Why has the rate of growth of China's tax revenue long outgrown the rate of growth of people's income levels?
This is a question one has to ask to understand the double-digit growth of the Chinese economy for most of the past three decades.
More important, the answer may define the progress of the country's ongoing economic transformation toward less investment-fueled and more consumption-led growth.
Liu Chuanzhi, a famous Chinese entrepreneur, raised such a "sharp" question for Finance Minister Lou Jiwei at the China Development Forum held in Beijing on Sunday.
As a successful businessman who co-founded Lenovo, the world's largest PC maker and seller, Liu's concern about the long-term growth gap between the public coffers and the people's purchasing power must be widely shared among domestic and foreign enterprises eager to see domestic demand released.
Statistics show that Chinese families' average income increased by around 7.5 percent annually between 1978 and 2012. That is remarkable. But even more remarkable the country's fiscal revenues soared by more than 100 times to 11.7 trillion yuan ($1.9 trillion) in 2012, up 14.6 percent annually.
The growing tax burden has obviously added to the difficulties facing policymakers in trying to persuade domestic consumers to loosen their purse strings.
However, the technical answer that the finance minister offered shed some light on the puzzling long-term gap between the growth in income and the growth in tax.
Because most taxes are indirect ones based on the level of present prices, it is natural that tax revenues increased faster than the overall economy during the years of double-digit growth.

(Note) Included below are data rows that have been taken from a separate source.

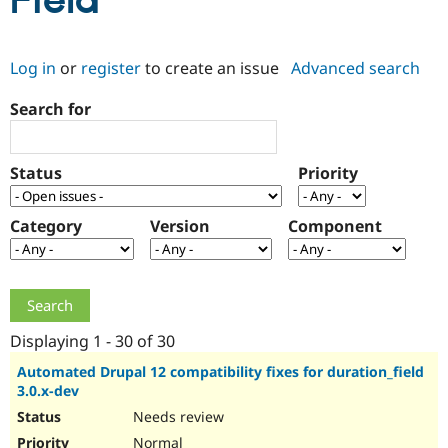
Field
Community
Drupal AI
Documentat
Find a Drupa
Log in
or
register
to create an issue
Advanced search
Certified Pa
Search for
Support Drupal
Case Studie
Getting star
About the
Become a D
Community
Certified Pa
Status
Priority
Get Started
Drupal for
Local Devel
The Drupal
Governmen
Guide
How to Cont
Association
Find a Hosti
Category
Version
Component
Provider
Try Drupal CMS
Drupal for 
Developer R
DrupalCon
Donate
Education
Find a Migra
Try Hosting
Partner
Drupal CMS
Events
Become a Pa
Displaying 1 - 30 of 30
Drupal for N
Guide
Automated Drupal 12 compatibility fixes for duration_field
3.0.x-dev
Find Trainin
Jobs / Caree
Become a Ri
Needs review
Drupal for
Drupal User
Maker
eCommerce
Normal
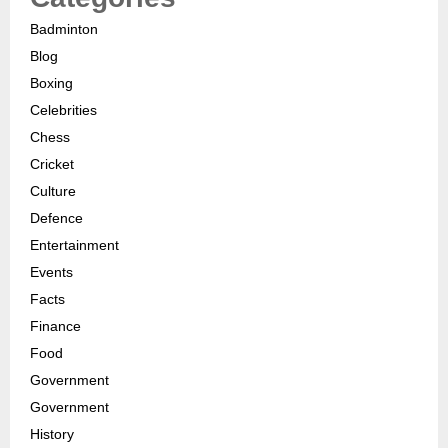
Badminton
Blog
Boxing
Celebrities
Chess
Cricket
Culture
Defence
Entertainment
Events
Facts
Finance
Food
Government
Government
History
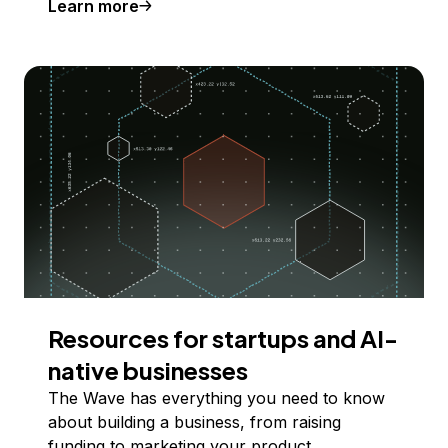
Learn more
Resources for startups and AI-
native businesses
The Wave has everything you need to know
about building a business, from raising
funding to marketing your product.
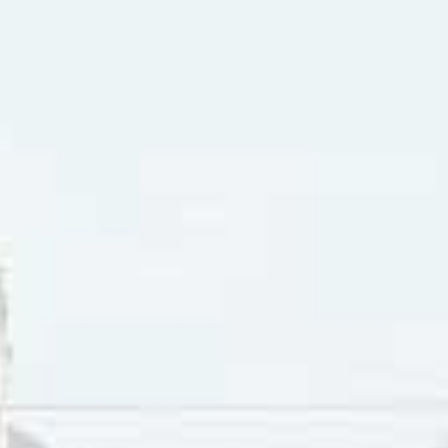
y Instead” was listed on the 45 RPM as being “From the United 
 the song was not featured in the film despite being releas
y Instead” is a song by John Lennon and Paul McCartney. It 
y his girlfriend. He has such a big chip on his shoulder he 
wants to “get locked up,” presumably in a psychiatric ward.
sob. Being shy and reserved, he doesn’t want people to see 
 to hide away until he’s over all his heartache. But, even in 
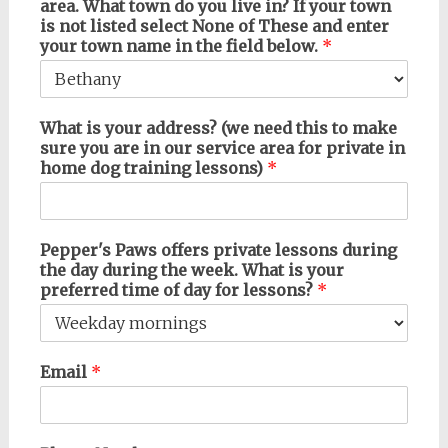
area. What town do you live in? If your town
is not listed select None of These and enter
your town name in the field below.
*
What is your address? (we need this to make
sure you are in our service area for private in
home dog training lessons)
*
Pepper's Paws offers private lessons during
the day during the week. What is your
preferred time of day for lessons?
*
Email
*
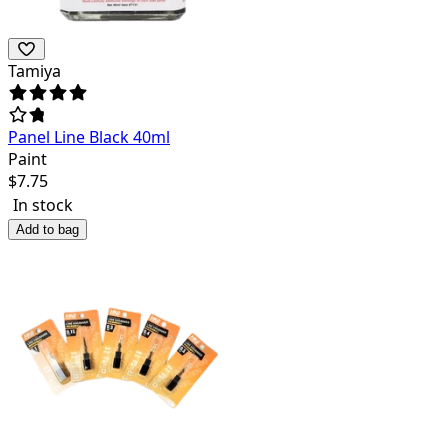
Tamiya
Panel Line Black 40ml
Paint
$
7.75
In stock
Add to bag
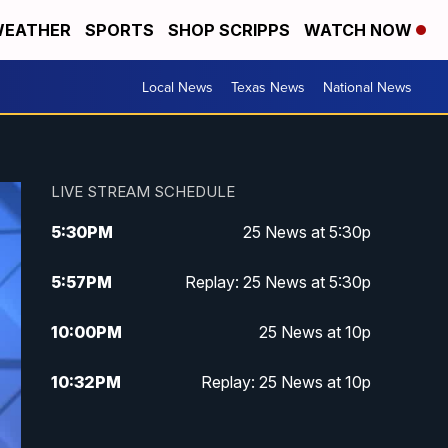
EATHER
SPORTS
SHOP SCRIPPS
WATCH NOW
Local News
Texas News
National News
LIVE STREAM SCHEDULE
5:30
PM
25 News at 5:30p
5:57
PM
Replay: 25 News at 5:30p
10:00
PM
25 News at 10p
10:32
PM
Replay: 25 News at 10p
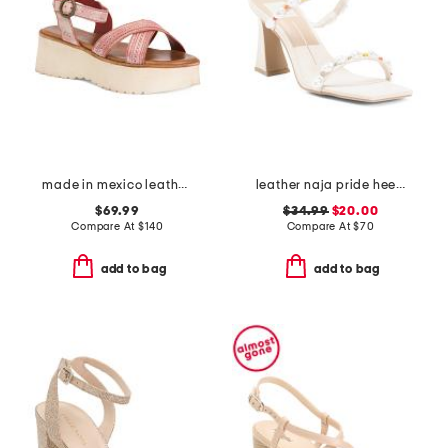
made in mexico leather lift sandals
leather naja pride heeled sandals
$69.99
$34.99
$20.00
Compare At
$
140
Compare At
$
70
add to bag
add to bag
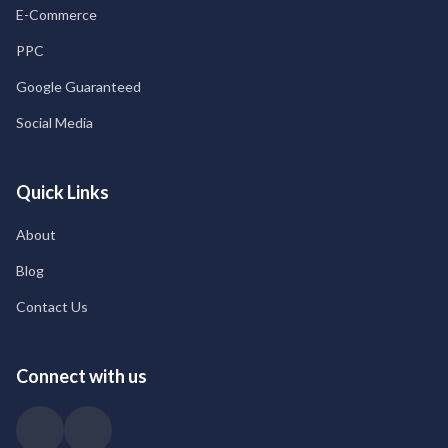
E-Commerce
PPC
Google Guaranteed
Social Media
Quick Links
About
Blog
Contact Us
Connect with us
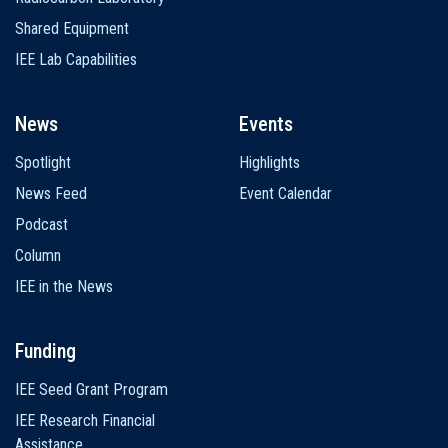
Shared Equipment
IEE Lab Capabilities
News
Events
Spotlight
Highlights
News Feed
Event Calendar
Podcast
Column
IEE in the News
Funding
IEE Seed Grant Program
IEE Research Financial
Assistance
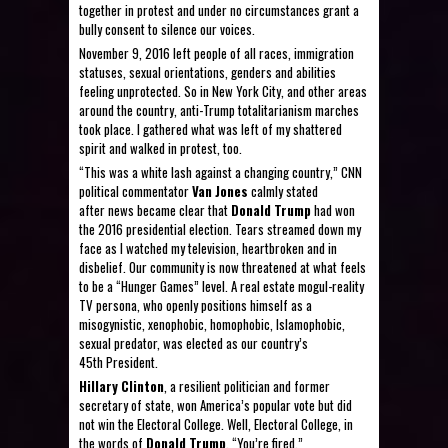
together in protest and under no circumstances grant a
bully consent to silence our voices.
November 9, 2016 left people of all races, immigration
statuses, sexual orientations, genders and abilities
feeling unprotected. So in New York City, and other areas
around the country, anti-Trump totalitarianism marches
took place. I gathered what was left of my shattered
spirit and walked in protest, too.
“This was a white lash against a changing country,” CNN
political commentator
Van Jones
calmly stated
after news became clear that
Donald Trump
had won
the 2016 presidential election. Tears streamed down my
face as I watched my television, heartbroken and in
disbelief. Our community is now threatened at what feels
to be a “Hunger Games” level. A real estate mogul-reality
TV persona, who openly positions himself as a
misogynistic, xenophobic, homophobic, Islamophobic,
sexual predator, was elected as our country’s
45th President.
Hillary Clinton
, a resilient politician and former
secretary of state, won America’s popular vote but did
not win the Electoral College. Well, Electoral College, in
the words of
Donald Trump
, “You’re fired.”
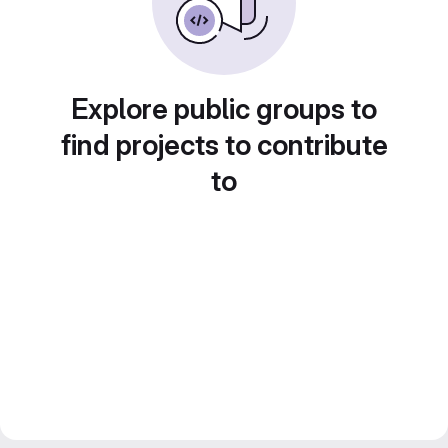
Explore public groups to
find projects to contribute
to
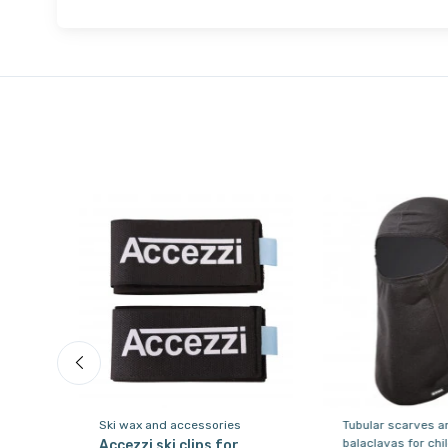
Ski wax and accessories
Tubular scarves a
balaclavas for chi
ki
Accezzi ski clips for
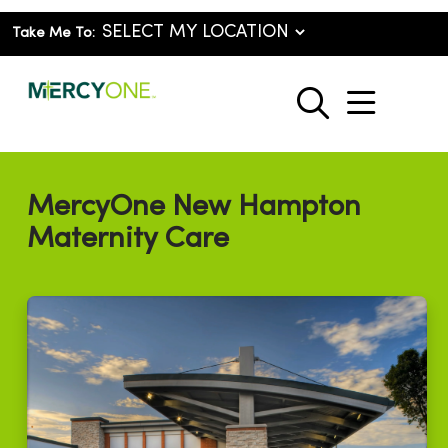
Take Me To:
show o
search
MercyOne New Hampton
Maternity Care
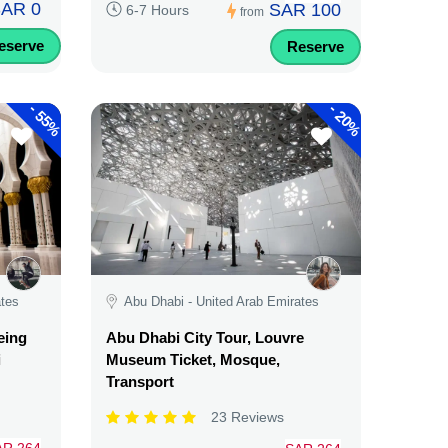
AR 0
SAR 100
6-7 Hours
from
eserve
Reserve
-
-
55%
20%
ates
Abu Dhabi - United Arab Emirates
eing
Abu Dhabi City Tour, Louvre
i
Museum Ticket, Mosque,
Transport
23 Reviews
AR 264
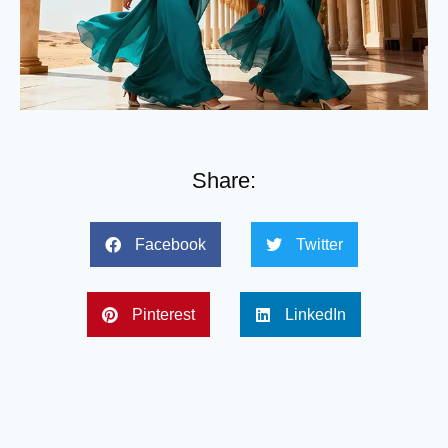
Share:
Facebook
Twitter
Pinterest
LinkedIn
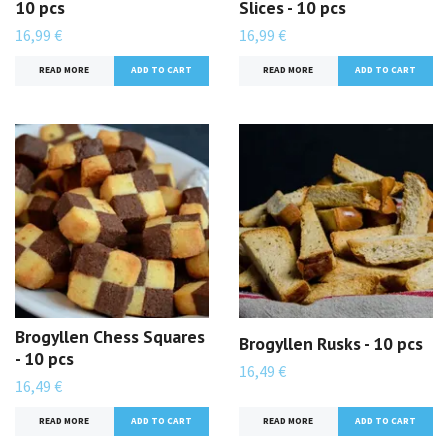
10 pcs
Slices - 10 pcs
16,99 €
16,99 €
READ MORE
READ MORE
Brogyllen Chess Squares
Brogyllen Rusks - 10 pcs
- 10 pcs
16,49 €
16,49 €
READ MORE
READ MORE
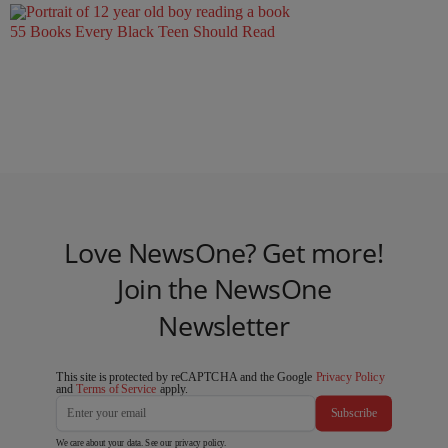
55 Books Every Black Teen Should Read
Love NewsOne? Get more!
Join the NewsOne
Newsletter
This site is protected by reCAPTCHA and the Google
Privacy Policy
and
Terms of Service
apply.
Subscribe
We care about your data. See our
privacy policy
.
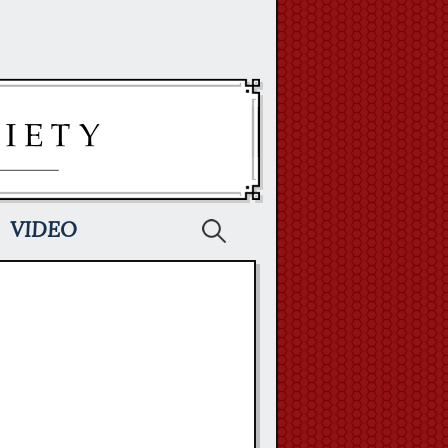
Search
VIDEO
for:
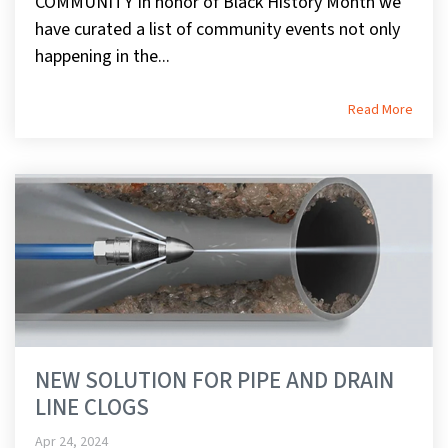
COMMUNITY In honor of Black History Month we
have curated a list of community events not only
happening in the...
Read More
NEW SOLUTION FOR PIPE AND DRAIN
LINE CLOGS
Apr 24, 2024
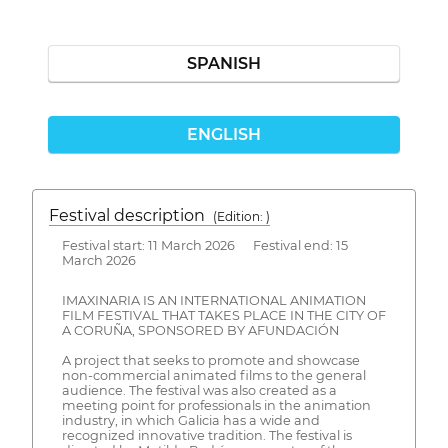
SPANISH
ENGLISH
Festival description
(Edition: )
Festival start: 11 March 2026 Festival end: 15
March 2026
IMAXINARIA IS AN INTERNATIONAL ANIMATION
FILM FESTIVAL THAT TAKES PLACE IN THE CITY OF
A CORUÑA, SPONSORED BY AFUNDACIÓN
A project that seeks to promote and showcase
non-commercial animated films to the general
audience. The festival was also created as a
meeting point for professionals in the animation
industry, in which Galicia has a wide and
recognized innovative tradition. The festival is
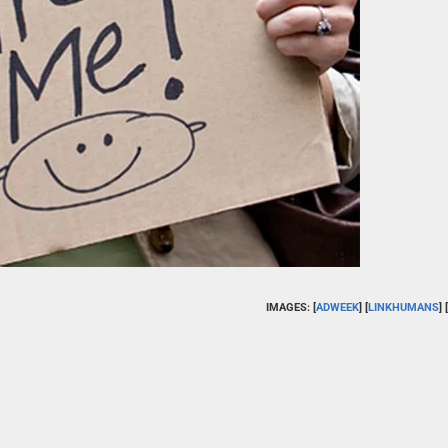
IMAGES: [
ADWEEK
] [
LINKHUMANS
] [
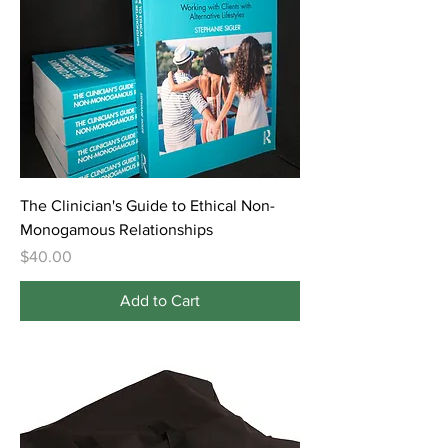
The Clinician's Guide to Ethical Non-
Monogamous Relationships
Price
$40.00
Add to Cart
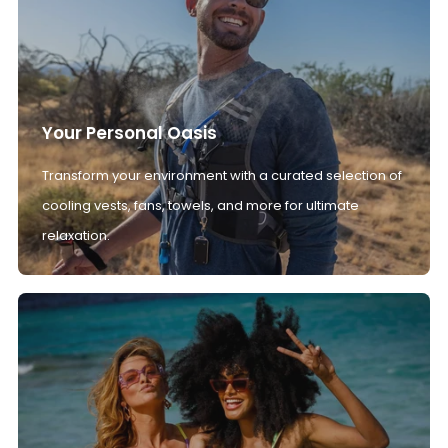
Your Personal Oasis
Transform your environment with a curated selection of
cooling vests, fans, towels, and more for ultimate
relaxation.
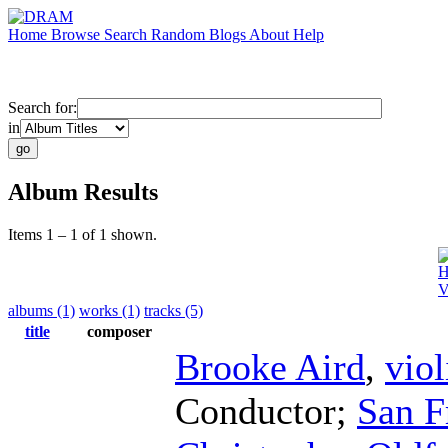
Home
Browse
Search
Random
Blogs
About
Help
Search for:
in
Album Results
Items 1 – 1 of 1 shown.
H
V
albums (1)
works (1)
tracks (5)
title
composer
Brooke Aird
,
viol
Conductor
;
San F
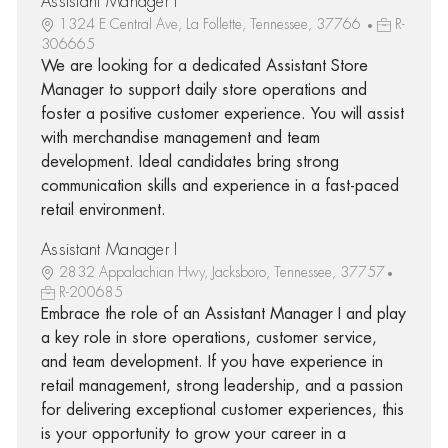
Assistant Manager I
1324 E Central Ave, La Follette, Tennessee, 37766
R-
306665
We are looking for a dedicated Assistant Store
Manager to support daily store operations and
foster a positive customer experience. You will assist
with merchandise management and team
development. Ideal candidates bring strong
communication skills and experience in a fast-paced
retail environment.
Assistant Manager I
2832 Appalachian Hwy, Jacksboro, Tennessee, 37757
R-200685
Embrace the role of an Assistant Manager I and play
a key role in store operations, customer service,
and team development. If you have experience in
retail management, strong leadership, and a passion
for delivering exceptional customer experiences, this
is your opportunity to grow your career in a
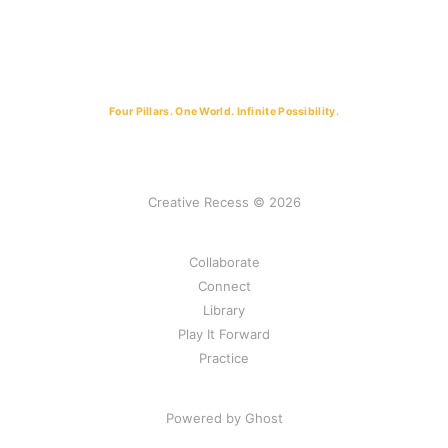
Four Pillars. One World. Infinite Possibility.
Creative Recess © 2026
Collaborate
Connect
Library
Play It Forward
Practice
Powered by Ghost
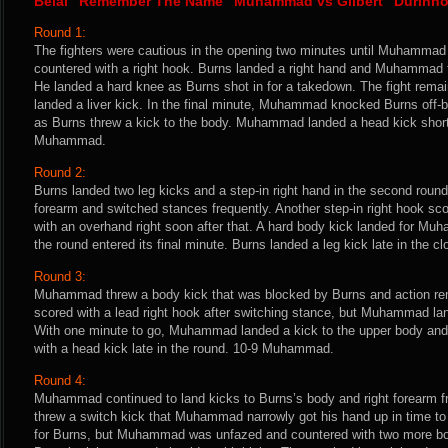
Belal “Remember The Name” Muhammad vs Gilbert “Durinho
Round 1:
The fighters were cautious in the opening two minutes until Muhammad
countered with a right hook. Burns landed a right hand and Muhammad t
He landed a hard knee as Burns shot in for a takedown. The fight re
landed a liver kick. In the final minute, Muhammad knocked Burns off-b
as Burns threw a kick to the body. Muhammad landed a head kick shortl
Muhammad.
Round 2:
Burns landed two leg kicks and a step-in right hand in the second rou
forearm and switched stances frequently. Another step-in right hook sc
with an overhand right soon after that. A hard body kick landed for M
the round entered its final minute. Burns landed a leg kick late in the
Round 3:
Muhammad threw a body kick that was blocked by Burns and action rem
scored with a lead right hook after switching stance, but Muhammad lan
With one minute to go, Muhammad landed a kick to the upper body and a
with a head kick late in the round. 10-9 Muhammad.
Round 4:
Muhammad continued to land kicks to Burns’s body and right forearm 
threw a switch kick that Muhammad narrowly got his hand up in time to
for Burns, but Muhammad was unfazed and countered with two more bo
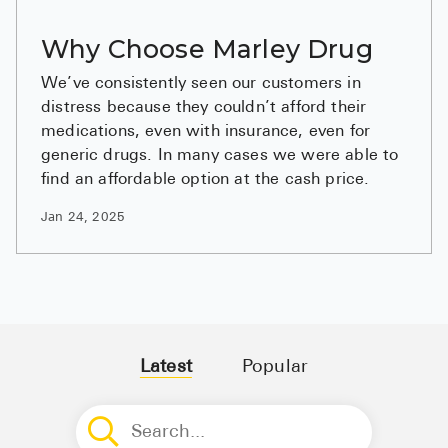
BRENZAVVY (
Why Choose Marley Drug
LIOMNY™ (li
We’ve consistently seen our customers in
LODOCO (col
distress because they couldn’t afford their
KYZATREX (t
medications, even with insurance, even for
generic drugs. In many cases we were able to
See All
find an affordable option at the cash price.
Top Generi
Jan 24, 2025
Wholesale Pr
Brilinta
Sildenafil & 
Truvada
Latest
Popular
Vascepa
Zituvio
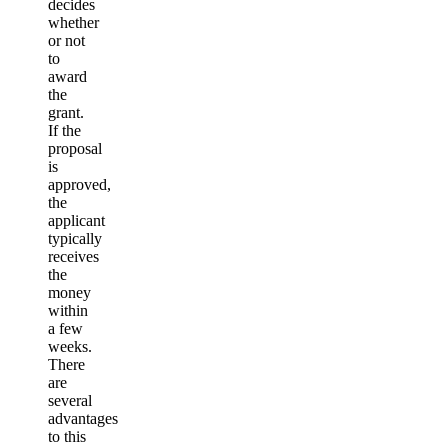
decides
whether
or not
to
award
the
grant.
If the
proposal
is
approved,
the
applicant
typically
receives
the
money
within
a few
weeks.
There
are
several
advantages
to this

With inflation slowing and the producer price index continuing to fall month-on-month between January and February, it is unlikely now that fiscal revenue will outgrow both GDP and income levels.
In other words, a cyclical deceleration in tax growth may automatically narrow the growth gap between fiscal revenues and families' incomes.
However, such a passive response is far from enough to effectively boost domestic consumption at a time when slowing investment and export growth are putting a drag on the country's growth momentum.
Admittedly, the finance minister has to worry about the government's fiscal preparation for the rapid aging of the world's largest population.
Yet, to make consumption-led growth a sustainable engine, Chinese policymakers need to drastically tilt the distribution of national wealth in favor of domestic consumers by cutting direct and indirect taxes.